What to do
The whole listing that follows is to be restated word for word, images excluded.

Material provided
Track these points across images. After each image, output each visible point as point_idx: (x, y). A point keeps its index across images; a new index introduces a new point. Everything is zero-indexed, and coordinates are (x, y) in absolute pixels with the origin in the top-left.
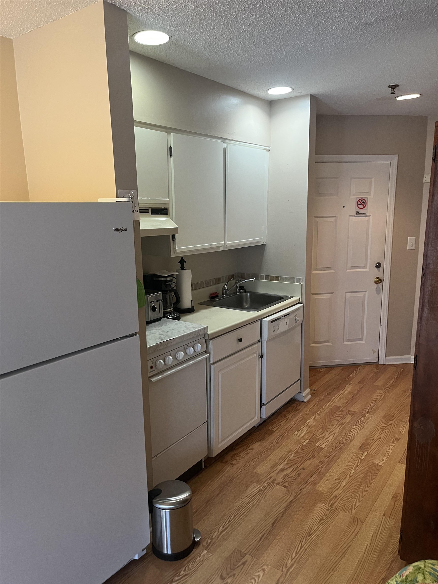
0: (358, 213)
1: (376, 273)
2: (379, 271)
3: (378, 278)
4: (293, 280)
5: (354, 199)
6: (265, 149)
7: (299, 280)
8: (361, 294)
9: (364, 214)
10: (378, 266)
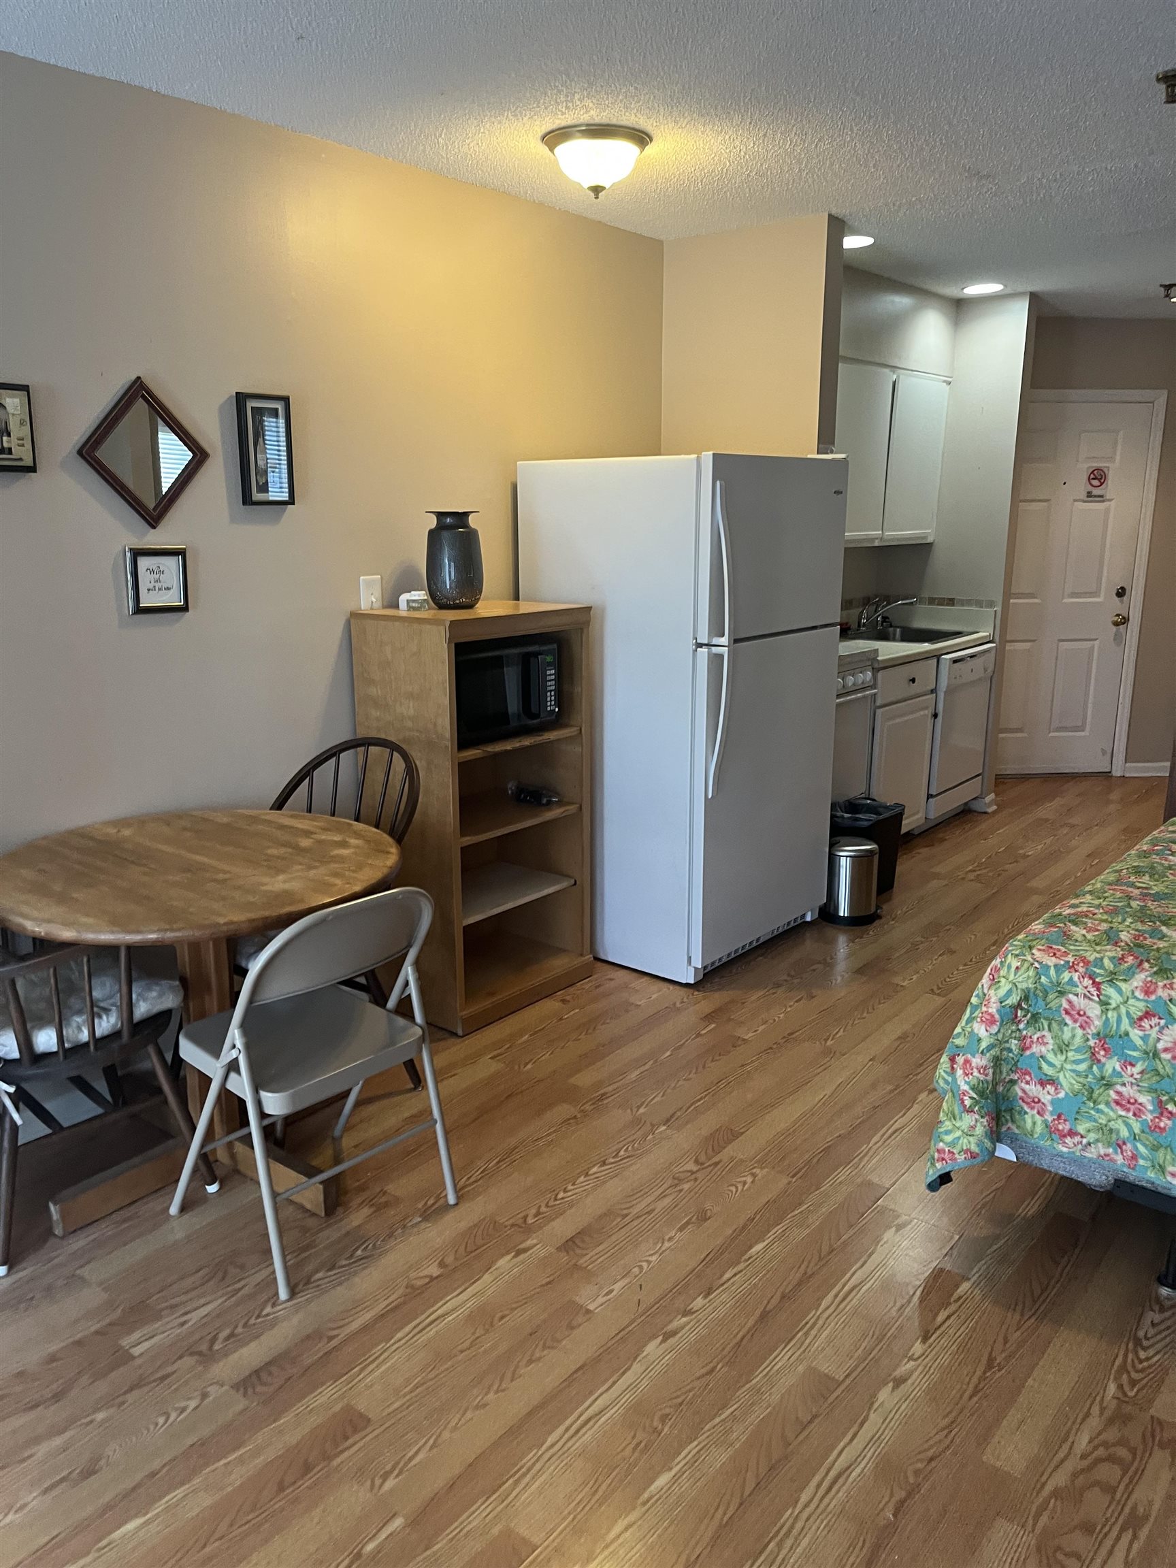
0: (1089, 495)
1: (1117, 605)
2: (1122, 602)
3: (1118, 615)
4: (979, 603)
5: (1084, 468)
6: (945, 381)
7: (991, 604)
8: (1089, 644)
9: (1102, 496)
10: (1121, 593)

Exercise answer
Track these points across images. After each image, output each visible point as point_idx: (x, y). A point keeps its index across images; a new index introduces a new point. Everything is zero-indexed, and coordinates are (x, y) in absolute pixels with the origin in the top-left.
0: (358, 213)
1: (376, 273)
2: (379, 271)
3: (378, 278)
4: (293, 280)
5: (354, 199)
6: (265, 149)
7: (299, 280)
8: (361, 294)
9: (364, 214)
10: (378, 266)
0: (1089, 495)
1: (1117, 605)
2: (1122, 602)
3: (1118, 615)
4: (979, 603)
5: (1084, 468)
6: (945, 381)
7: (991, 604)
8: (1089, 644)
9: (1102, 496)
10: (1121, 593)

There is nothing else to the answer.